## Import Libraries

In [14]:
import numpy as np
from sklearn.model_selection import KFold
from sklearn import svm
from sklearn.preprocessing import StandardScaler
from sklearn.preprocessing import FunctionTransformer
from numpy import log1p
from IPython.display import HTML

## Read Data

In [15]:
# read data and split features and labels
datas = np.loadtxt('spambase.data', dtype=float, delimiter=',')
data, label = np.split(datas,(57,),axis=1)
data.shape, label.shape

((4601, 57), (4601, 1))

## Preprocessing Features

In [16]:
# standardization and transformation
data = StandardScaler().fit_transform(data)
data = FunctionTransformer(log1p).fit_transform(data)

### Requirement:
According to the spambase notebook above, what shapes are reported for the feature array and the label array after the data is split?

### Given entries:
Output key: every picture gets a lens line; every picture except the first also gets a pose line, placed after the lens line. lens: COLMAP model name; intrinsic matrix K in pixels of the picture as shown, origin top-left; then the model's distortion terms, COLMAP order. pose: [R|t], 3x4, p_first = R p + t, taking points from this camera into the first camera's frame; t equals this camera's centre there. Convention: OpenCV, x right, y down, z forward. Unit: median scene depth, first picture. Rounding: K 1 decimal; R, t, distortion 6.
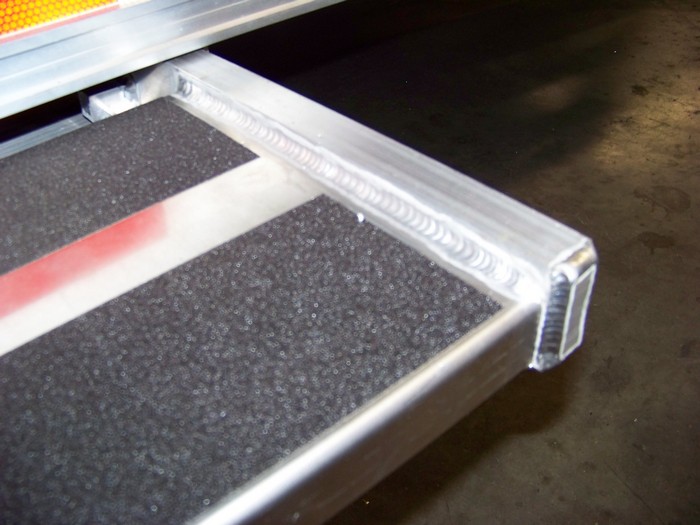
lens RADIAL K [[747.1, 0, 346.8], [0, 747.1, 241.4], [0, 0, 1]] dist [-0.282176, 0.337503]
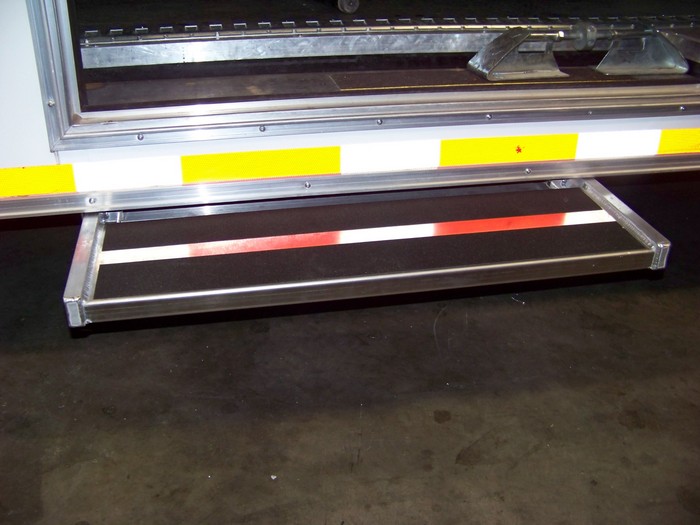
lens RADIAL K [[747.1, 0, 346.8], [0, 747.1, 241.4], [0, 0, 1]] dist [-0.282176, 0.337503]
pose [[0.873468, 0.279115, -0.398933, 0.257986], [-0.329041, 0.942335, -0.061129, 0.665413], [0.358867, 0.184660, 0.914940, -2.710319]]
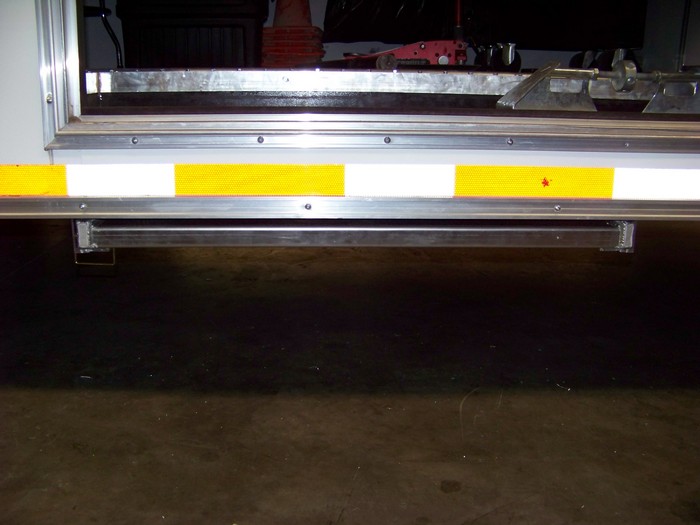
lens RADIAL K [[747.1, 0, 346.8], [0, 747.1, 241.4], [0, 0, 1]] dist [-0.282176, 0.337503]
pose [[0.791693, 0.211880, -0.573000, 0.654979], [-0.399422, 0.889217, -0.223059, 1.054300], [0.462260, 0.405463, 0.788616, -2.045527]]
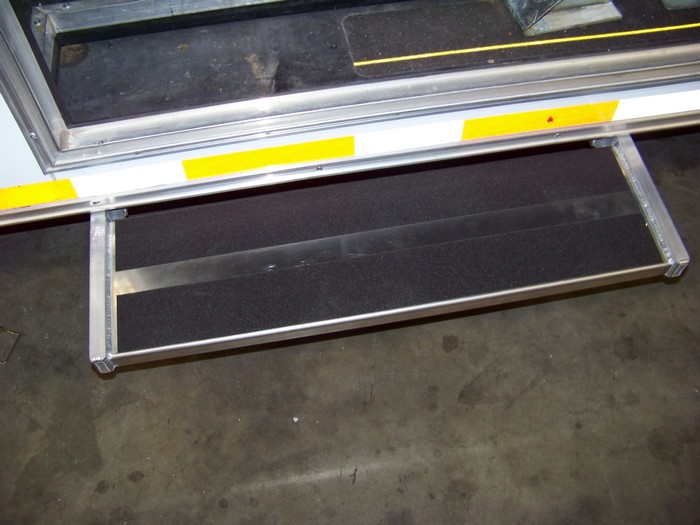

...

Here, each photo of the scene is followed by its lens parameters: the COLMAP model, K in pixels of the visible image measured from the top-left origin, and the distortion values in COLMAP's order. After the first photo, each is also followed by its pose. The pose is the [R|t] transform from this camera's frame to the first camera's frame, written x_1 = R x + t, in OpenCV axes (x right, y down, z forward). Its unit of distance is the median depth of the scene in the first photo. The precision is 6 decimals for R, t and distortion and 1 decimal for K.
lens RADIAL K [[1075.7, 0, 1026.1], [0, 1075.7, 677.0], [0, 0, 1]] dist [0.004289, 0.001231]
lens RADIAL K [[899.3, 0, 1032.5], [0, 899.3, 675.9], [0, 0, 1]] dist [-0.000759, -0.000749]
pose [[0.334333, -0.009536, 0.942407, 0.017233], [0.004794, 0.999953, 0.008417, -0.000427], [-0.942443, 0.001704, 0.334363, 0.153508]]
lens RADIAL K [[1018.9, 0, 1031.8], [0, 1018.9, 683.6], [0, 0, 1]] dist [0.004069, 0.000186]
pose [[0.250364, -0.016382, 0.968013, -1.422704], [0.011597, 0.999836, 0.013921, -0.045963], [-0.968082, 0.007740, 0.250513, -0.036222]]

### Problem solution:
The features have shape (4601, 57) and the labels have shape (4601, 1).